**Work to complete:** The part to set down runs from the first line of the data below through the line with "inversión más que", inclusive; write it exactly and leave out the pictures.
──────── Supplied records ────────
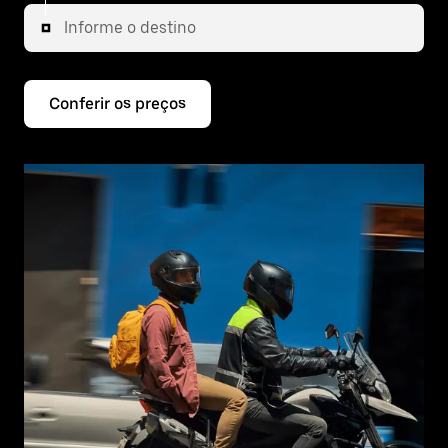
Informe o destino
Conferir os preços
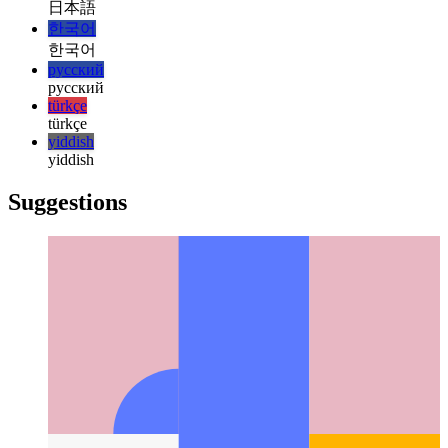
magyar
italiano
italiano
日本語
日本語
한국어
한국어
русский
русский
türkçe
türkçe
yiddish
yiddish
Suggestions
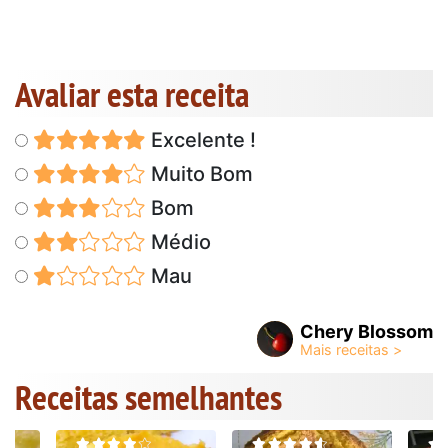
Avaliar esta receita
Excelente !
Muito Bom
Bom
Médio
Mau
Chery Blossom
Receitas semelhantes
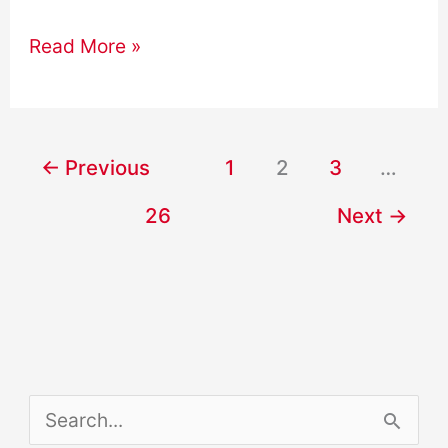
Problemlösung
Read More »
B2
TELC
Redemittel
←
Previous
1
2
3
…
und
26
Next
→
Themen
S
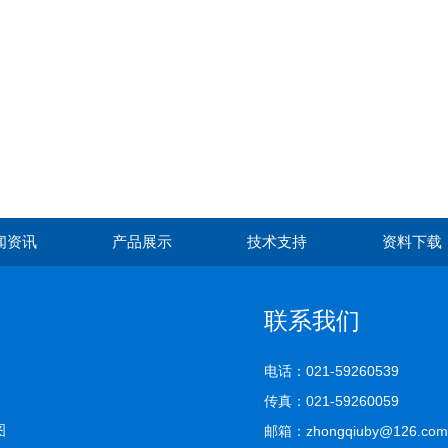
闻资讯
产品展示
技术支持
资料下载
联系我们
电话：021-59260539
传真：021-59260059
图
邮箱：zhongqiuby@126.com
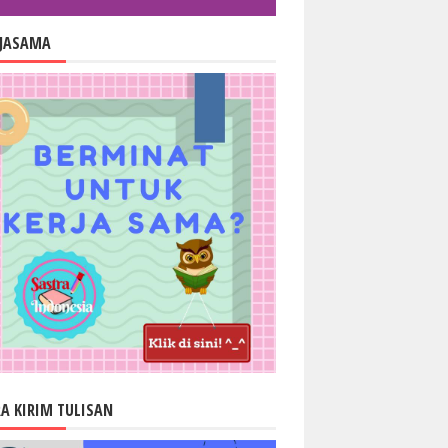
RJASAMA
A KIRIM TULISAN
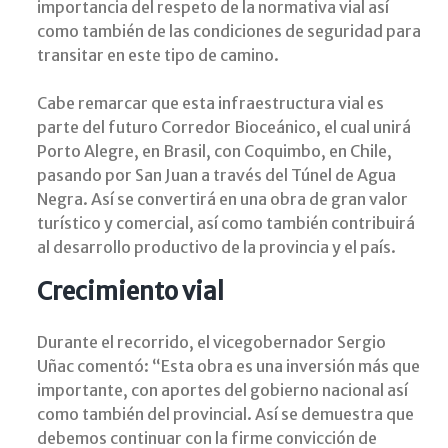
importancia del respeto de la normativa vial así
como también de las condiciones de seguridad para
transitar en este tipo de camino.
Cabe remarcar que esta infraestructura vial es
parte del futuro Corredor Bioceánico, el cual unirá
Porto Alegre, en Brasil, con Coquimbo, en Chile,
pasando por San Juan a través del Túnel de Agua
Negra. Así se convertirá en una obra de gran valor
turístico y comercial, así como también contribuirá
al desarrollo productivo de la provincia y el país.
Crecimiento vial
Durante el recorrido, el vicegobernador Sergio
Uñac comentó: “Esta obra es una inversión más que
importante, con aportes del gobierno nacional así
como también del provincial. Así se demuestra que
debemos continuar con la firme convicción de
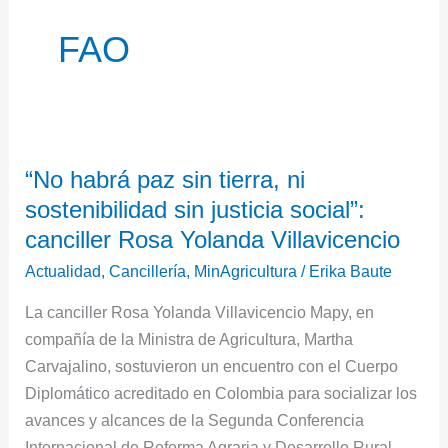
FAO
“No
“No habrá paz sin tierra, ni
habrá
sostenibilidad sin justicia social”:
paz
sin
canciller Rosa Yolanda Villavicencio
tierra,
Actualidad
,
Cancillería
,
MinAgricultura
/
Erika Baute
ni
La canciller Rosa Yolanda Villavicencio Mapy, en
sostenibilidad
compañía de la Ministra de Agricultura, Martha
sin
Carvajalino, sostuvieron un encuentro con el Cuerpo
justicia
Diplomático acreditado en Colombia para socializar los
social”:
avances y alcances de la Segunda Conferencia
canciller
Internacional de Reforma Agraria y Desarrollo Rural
────────
**Answer space:**
Informe o destino
Conferir os preços
magyar
italiano
italiano
日本語
日本語
한국어
한국어
русский
русский
türkçe
türkçe
yiddish
yiddish
Suggestions
Avaliar esta receita
Excelente !
Muito Bom
Bom
Médio
Mau
Chery Blossom
Receitas semelhantes
Problemlösung
Read More »
B2
TELC
Redemittel
←
Previous
1
2
3
…
und
26
Next
→
Themen
S
闻资讯
产品展示
技术支持
资料下载
联系我们
电话：021-59260539
传真：021-59260059
图
邮箱：zhongqiuby@126.com
RJASAMA
A KIRIM TULISAN
importancia del respeto de la normativa vial así
como también de las condiciones de seguridad para
transitar en este tipo de camino.
Cabe remarcar que esta infraestructura vial es
parte del futuro Corredor Bioceánico, el cual unirá
Porto Alegre, en Brasil, con Coquimbo, en Chile,
pasando por San Juan a través del Túnel de Agua
Negra. Así se convertirá en una obra de gran valor
turístico y comercial, así como también contribuirá
al desarrollo productivo de la provincia y el país.
Crecimiento vial
Durante el recorrido, el vicegobernador Sergio
Uñac comentó: “Esta obra es una inversión más que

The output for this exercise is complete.